Reading satisfaction: 8
Un-put-downable-ness: 9
Recommend to best girlfriend: 9
Recommend to best gay friend: 9
Recommend to mother: 9
Recommend to niece: 9
Recommend to man pal: 8
Recommend to Helen Razer: 9
Read on public transport: 9


  1. Hi Maggie,

    It's such a feast to read one favourite author's (that's you!) view on another favourite book.

    I loved this novel - although I'm a little embarrassed to say I didn't pick up the first/second person glitch ... I think you've summed up a great read really well (and yes, my Ma and I had a great debate on which actors would play the characters in the inevitable film).

    Really enjoying these new posts - please keep going!

    g+g x

  2. I read this post a couple of days ago and thought it sounded like an interesting book then walked into the local library this afternoon and it was sitting on the 'returns' shelf. I grabbed it in a not-altogether-polite manner and am looking forward to settling in with it over the next few days. Thanks!

  3. I haven't read this yet- I haven't really got into Waters (I tend to devour authors work altogether once I like one). I do find though that when authors find that magic combination of sales and critical success their editors perhaps become a bit afraid of scaring them and things can become a bit overlong. Not that I can talk of course but I have noticed... Nice to find your blog- found you via twitter

  4. Great post, Maggie...Now I confess I felt a tad (just a tad) letdown by The Little Stranger. I agree, the voice is superb and I love old-fashioned ghost stories. I watched her handling of POV with interest and thought she strained it but (in my recollection and I read it a while back) there was always some kind of rationale.. but yes, cheering indeed, if she mucks it up too!
    I think the ending felt lacklustre but then I suppose after the fireworks of Fingersmith et al,maybe I was expecting too much. I think if this had been by anyone other than Sarah Waters I would have given it 11 out of 10 but, from her (one of my all-time fave authors) it got an 8.
    Now off to hunt for good reads on the rest of your blog - I am gasping for a good book..
    Jane (Alexander)xx

  5. I'm reading this book now - nearly finished it but enjoying it so much , I don't want to. Quite spooky, but thrilling. I love Sarah Waters - nearly everything she has written. My favourite is Fingersmith.
    This is a great blog - I will read the Fay Weldon next.

  6. Thank you so much for lovely encouraging comments! Maggie xxx

  7. I so enjoyed this book! I thought it captured the era perfectly. Nobody does ghost stories quite like the Victorians, but I think she totally cracked it.
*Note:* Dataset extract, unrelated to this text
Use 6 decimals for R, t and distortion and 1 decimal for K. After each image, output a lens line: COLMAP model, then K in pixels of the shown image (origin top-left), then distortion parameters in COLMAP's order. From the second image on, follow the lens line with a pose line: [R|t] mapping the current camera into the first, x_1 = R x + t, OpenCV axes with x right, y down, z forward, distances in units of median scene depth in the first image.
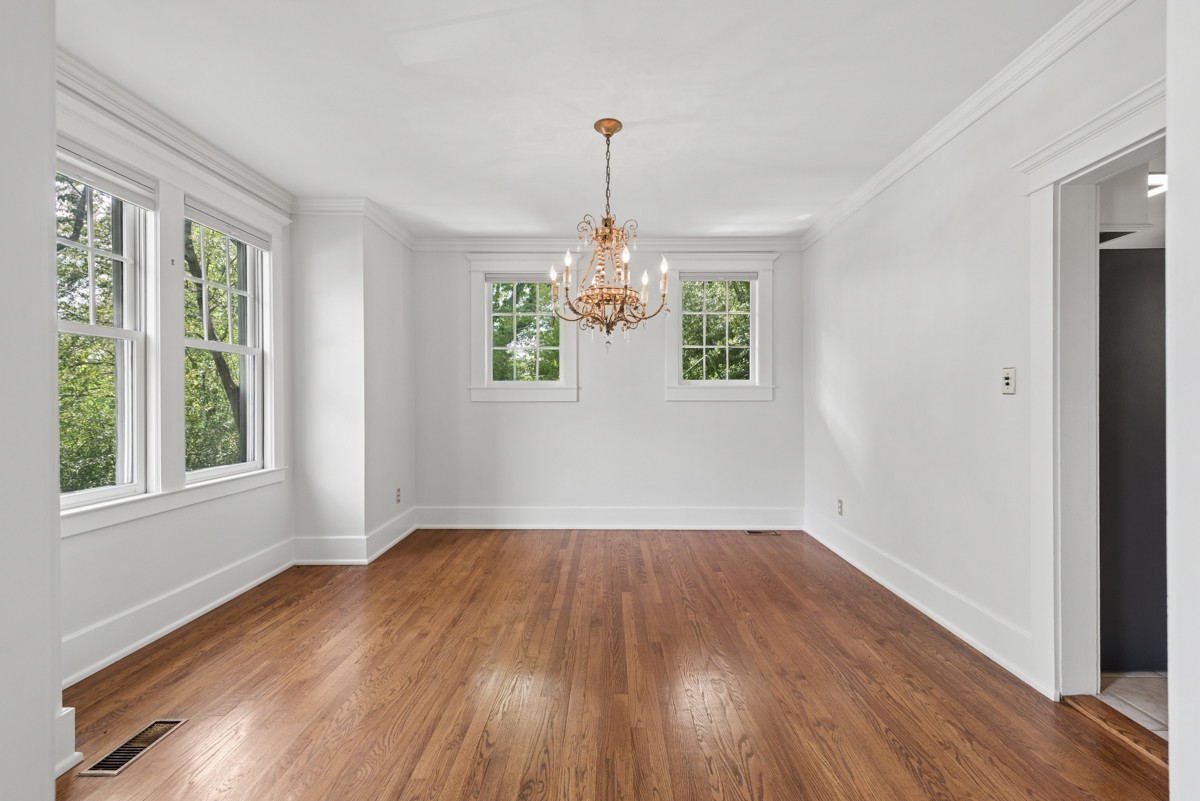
lens RADIAL K [[515.6, 0, 600.0], [0, 515.6, 400.5], [0, 0, 1]] dist [0.001187, -0.000217]
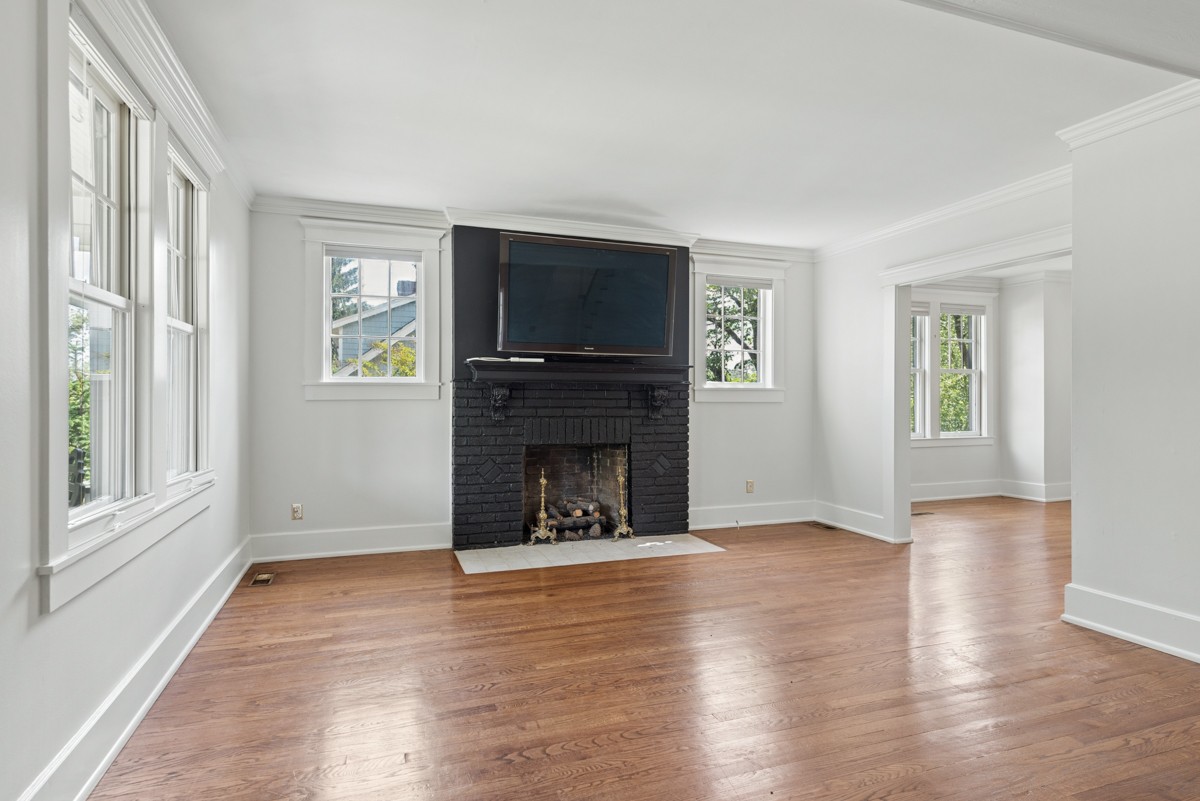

He was an extremely odd (and, to me, creepy and unlikeable) narrator. Can the man not take a hint? I love a book that can still leave so many questions unanswered, without making me want to hurl it away in disgust.

  8. So I'm a bit behind the times but when I find a good blog I like to go back to the beginning. And I love love love(d) your Good Weekend column Maggie and am seriously missing it, thank god for the Internet. Anyway, I'm dying to know what you though of the ending? Whodunnit? My book club did this book a few months ago and we couldn't agree. Spoiler alert: I think it was the good doctor all along. I loved that you could read this book on two levels, either as a ghost story, or, if you don't believe in ghosts, as the product of a twisted mind (the narrator's) and his obsession with the house.